My husband pumps up my bike tires – we are going to meander around our new neighborhood, let me get a feel for riding again, and check out the houses and backyard pools. With the exception of a couple times, I haven’t been on my bike for over 8 years!
One of the things I’ve struggled with during and after depression is balance. I’m not talking about managing my routine and getting things done, saying “yes” when I should and “no” when I should, keeping my level of commitment and tasks to a reasonable level. While that’s still an area I need to improve upon, I’m talking about actual physical balance. Riding a bike. Standing on one foot. Walking a straight line quickly, or toe-to-toe. I have to s-l-o-w-l-y pick my way across tree roots when walking in the woods. I always hold onto the railing walking down the stairs. I might even pause on the second-to-last step just to make sure I know where my feet are!
So I get on my bike – isn’t this seat a little high? I can’t touch the ground with my foot! Chris reminds me that was what I had asked for – to sit up tall instead of hunched over, which hurts my back. Oh yeah.
I have a comfort bike, so the handle bars are straight, the seat is a little wider (hehe), the down tube curves gently. You’d half expect to see a basket on the back with a little dog named Toto poking out. When the kids were younger and we would ride on a bike trail, they’d tease me with the tune “Deedle-de-de De Deee De.” I’m not a green wicked witch, and I like my comfort bike!
Anyway, back to the story. So I get on my bike and ride -with a wobble- out of the garage, where I lean forward, and drop my feet to stop so my husband can close the garage door. The bike pedals hit the back of my legs, and the seat pokes me in the butt. Ouch! But I’m ok. Let’s ride.
Chris calls out, “Do you remember how to shift?”
“Yep.” What I don’t remember is how to stop! I mention this – in a slightly panicky voice – as he pulls alongside me. So he tells me what to do. Slow down, coast, brake gently, and just hop up and off with one leg to the ground. I do that, but not gracefully. And I grip the brakes so hard that they squeal and the bike hits me from behind again. Not too bad, except that it hurts!

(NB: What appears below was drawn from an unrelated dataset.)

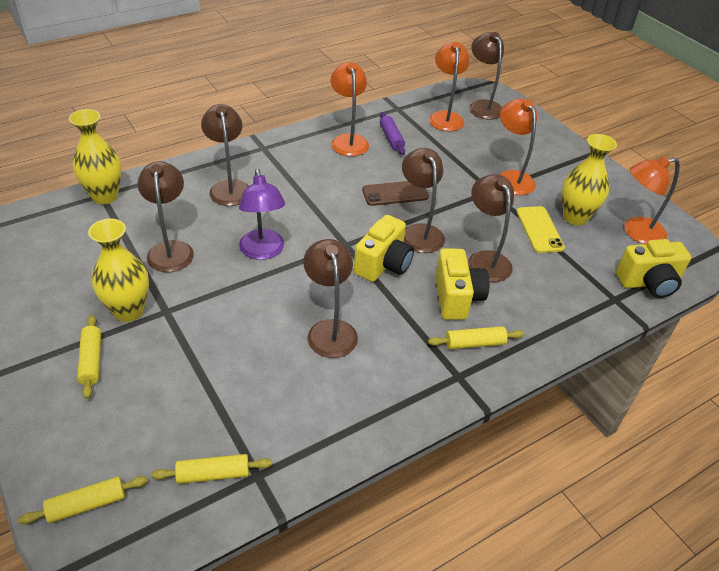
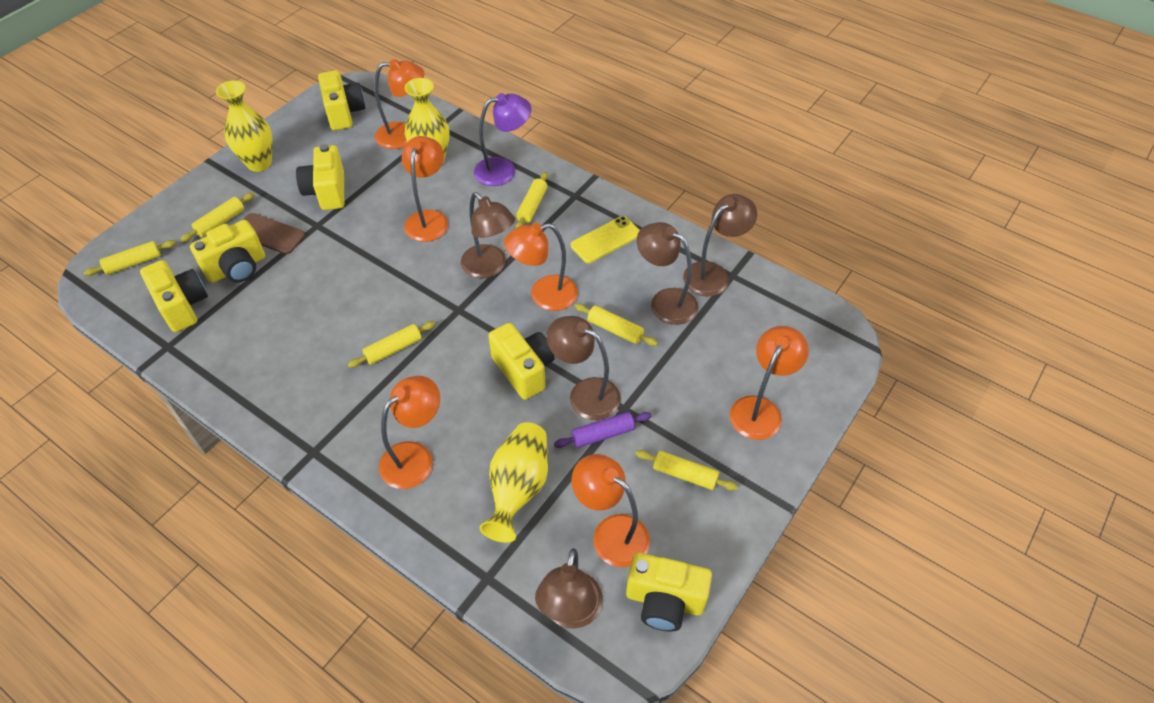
brown lamp: [137,161,194,272] [201,104,249,206] [303,239,358,358] [402,148,445,253] [468,174,514,282] [469,32,504,120] = 6 -> [461,192,515,278] [535,548,603,629] [547,316,621,420] [637,222,698,325] [683,194,757,296] = 5
orange lamp: [330,62,369,156] [429,42,470,131] [499,98,537,195] [624,156,680,244] = 4 -> [374,59,425,149] [379,376,440,489] [402,136,448,242] [504,223,578,311] [572,454,650,567] [730,326,809,440] = 6
yellow camera: [354,215,414,282] [435,248,489,320] [616,239,691,298] = 3 -> [140,260,208,332] [190,220,265,283] [296,144,344,210] [318,70,366,130] [488,323,555,400] [626,553,712,631] = 6
yellow rolling pin: [18,476,148,524] [77,315,101,399] [151,454,272,484] [428,326,524,349] = 4 -> [83,240,176,276] [180,192,255,242] [347,321,436,368] [515,172,548,228] [574,303,658,346] [636,450,738,491] = 6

Our bike outing goes from a casual ride to a lesson in stopping. I’m not looking at any houses, I’m rehearsing the steps required to stop. This “cycle” repeats itself multiple times. Each time, he gives me another pointer: don’t use your right hand to brake – those are the front ones and if you hit them too hard, you’ll tumble over the top of the bike. Downshift as you’re slowing. Have one foot parallel with the ground as you step off the opposite pedal. Don’t brake so hard. Just hop off. Good job. Not bad. Not quite. Perfect that time.
At one point, he pulls alongside as we’re riding and tells me that it’s hard to describe how to stop – he just does it.
Did I mention that he rides his bike a lot? Including regular biking trips to the mecca of the mountain bike world – Moab, UT. Trails like SlickRock, The Whole Enchilada, Poison Spider. Mountains in Nevada, single-track trails in northern WI. He knows what he’s doing. I really don’t.
We ride along, and I say I’m going to stop. It takes me 20 seconds just to think it through. There are a lot of steps to stopping! Then I either screech the brakes, or apply them gently, and I start to get the hang of it. Mostly. Kinda.
Now it’s lightly raining, so we decide to head home. I turn the corner onto our street. There are three people there, one with a very long set of clippers, for cutting branches off the tall Palm trees. He starts across the road – doesn’t look to see if anyone is there until he’s in the middle of the street. Meanwhile, I panic. Can’t remember a thing, so I grab my brakes with each hand, screech loudly, the bike jerks hard, but not to a complete stop. The guy jumps. I shout “Sorry!” and keep riding. My husband apologizes for my lack of courtesy – says something like, “She couldn’t stop, sorry.”
He comes up beside me and says perhaps we should practice again tomorrow. I need to know what to do. I can’t panic and stop thinking if there’s a car beside me or a stop sign up ahead or a piece of wood in the road. I need to practice so that I can be safe. So I don’t have to think about it. So I can stop quickly and smoothly without getting hurt, or hurting anyone else.
As we pull into the driveway, I come to a stop and get off my bike – almost a perfect stop. And I’m thinking about the amazing man I’ve married. He’s so patient with me. He gives good instruction and encouragement and praise. He wants me to be safe. He never laughs at me, or gets frustrated teaching me the same thing over and over. He looks out for me. He lets me try. We’ve been married 27.5 years, and I love him like crazy!